- Official Poster
- Genre: Comedy drama
- Created by: Saurabh Khanna; Abhishek Yadav;
- Screenplay by: Saurabh Khanna; Harish Peddinti; Suprith Kundar;
- Directed by: Raghav Subbu (S 1); Amir Musanna (S 2); Sangram Naiksatam (S 2); Abhinav Anand (S3-S4); Sachin Negi (S 3);
- Starring: Nikhil Vijay; Ahsaas Channa; Shubham Gaur; Adarsh Gourav; Luv Vispute;
- Country of origin: India
- Original language: Hindi
- No. of seasons: 4
- No. of episodes: 21

Production
- Producer: Arunabh Kumar
- Cinematography: Chetan Jagannath Shinde Ashwin Kadamboor Bibartan Ghosh Hari K. Vedantam
- Running time: 30 minute
- Production company: The Viral Fever

Original release
- Release: 13 December 2019 – present

Related
- Engga Hostel

= Hostel Daze =

2019 Indian adult comedy drama TV series

Hostel Daze is an Indian Hindi-language comedy drama television series created by Saurabh Khanna and written by Abhishek Yadav, Suprith Kundar, Harish Peddinti, Talha Siddhiqui.
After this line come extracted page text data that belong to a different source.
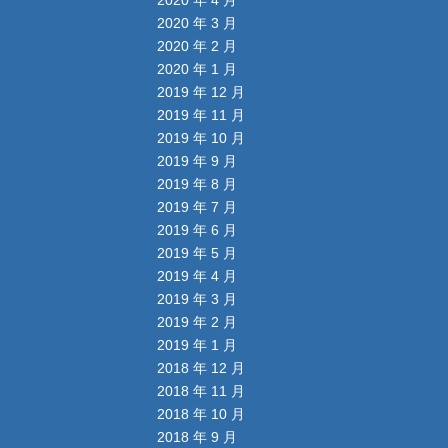
2020 年 4 月
2020 年 3 月
2020 年 2 月
2020 年 1 月
2019 年 12 月
2019 年 11 月
2019 年 10 月
2019 年 9 月
2019 年 8 月
2019 年 7 月
2019 年 6 月
2019 年 5 月
2019 年 4 月
2019 年 3 月
2019 年 2 月
2019 年 1 月
2018 年 12 月
2018 年 11 月
2018 年 10 月
2018 年 9 月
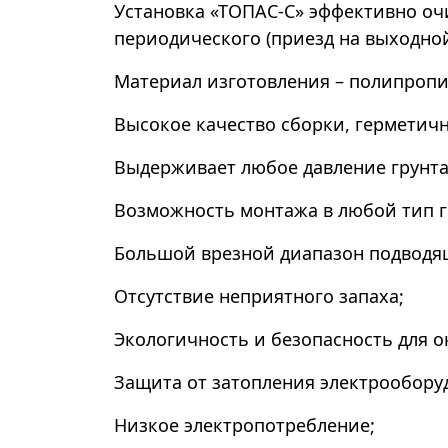
Установка «ТОПАС-С» эффективно оч
периодического (приезд на выходной
Материал изготовления – полипропи
Высокое качество сборки, герметич
Выдерживает любое давление грунта,
Возможность монтажа в любой тип г
Большой врезной диапазон подводя
Отсутствие неприятного запаха;
Экологичность и безопасность для 
Защита от затопления электрообору
Низкое электропотребление;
Directed Raghav Subbu, it stars Adarsh Gourav, Luv Vispute, Shubham Gaur, Nikhil Vijay and Ahsaas Channa in lead roles. Hostel Daze premiered on Amazon Prime Video on 13 December 2019. The series contains four seasons, with a total of 21 episodes of approximately 30 minutes each. Season 2 premiered on 23 July 2021, Season 3 premiered on 16 November 2022 and Season 4 premiered on 27 September 2023.

==Premise==
The series follows four hostel friends in their first year: Jhantoo (Nikhil Vijay), Ankit (Adarsh Gourav), Chirag (Luv), and Jaat (Shubham Gaur). They are new students on campus who become roommates.

==Characters==
The cast include:
- Nikhil Vijay as Jatin Kishore aka "Jhantoo", who has been in college for a very long time and is currently the General Secretary of Hostel Affairs (G.S.H.A.).
- Shubham Gaur as Rupesh Bhati aka "Jaat", who got admission in college by the large donation from his father
- Adarsh Gourav/Utsav Sarkar as Ankit Pandey, Akanksha's Boyfriend and "DOPA" of the college.
- Luv Vispute as Chirag Bansal, a shy and over-eager kid, who prefers cleanliness in contrast to his roommates.
- Ahsaas Channa as Akanksha Pechkas Thakur, Ankit's girlfriend
- Harsha Chemudu as Ravi Teja
- Ayushi Gupta as Nabomita Bharadwaj aka "Nabo", Ankit's lab partner, Chirag's girlfriend
- Sahil Verma as Rakhi, Jhantoo's sidekick and eventually junior
- Ranjan Raj as Lolly (Season 1)
- Shivankit Singh Parihar as PhD student 4 (Season 1) and as Cricket Coach (Season 2)
- Sameer Saxena as Hostel Manager (Season 1)
- Nidhi Bisht as Teaching Assistant (Season 1)
- Sanat Sawant as Freshie (Season 1)
- Chandan Roy as Santosh, Dhobiwala (Season 2)
- Ashutosh priyadarshi as Campus tea shop owner
- Sugandha Mishra
- Deven Bhojani
- Vedant Sharan as Entrepreneur

==Reception==
Jessica Xalxo, writing for RollingStone India observed: "Instead of confronting the very real issues that students are faced with, Hostel Daze trivializes them to the point of tradition, normalization and acceptance. And in its portrayal of the truth lies an endorsement that feels both endemic and dangerous, beyond the trappings of the genre."

==Remake==
Viral Fever remade the series in Tamil as Engga Hostel in January 2023 and in Telugu as Hostel Days in July 2023 which are also available on Amazon Prime Video.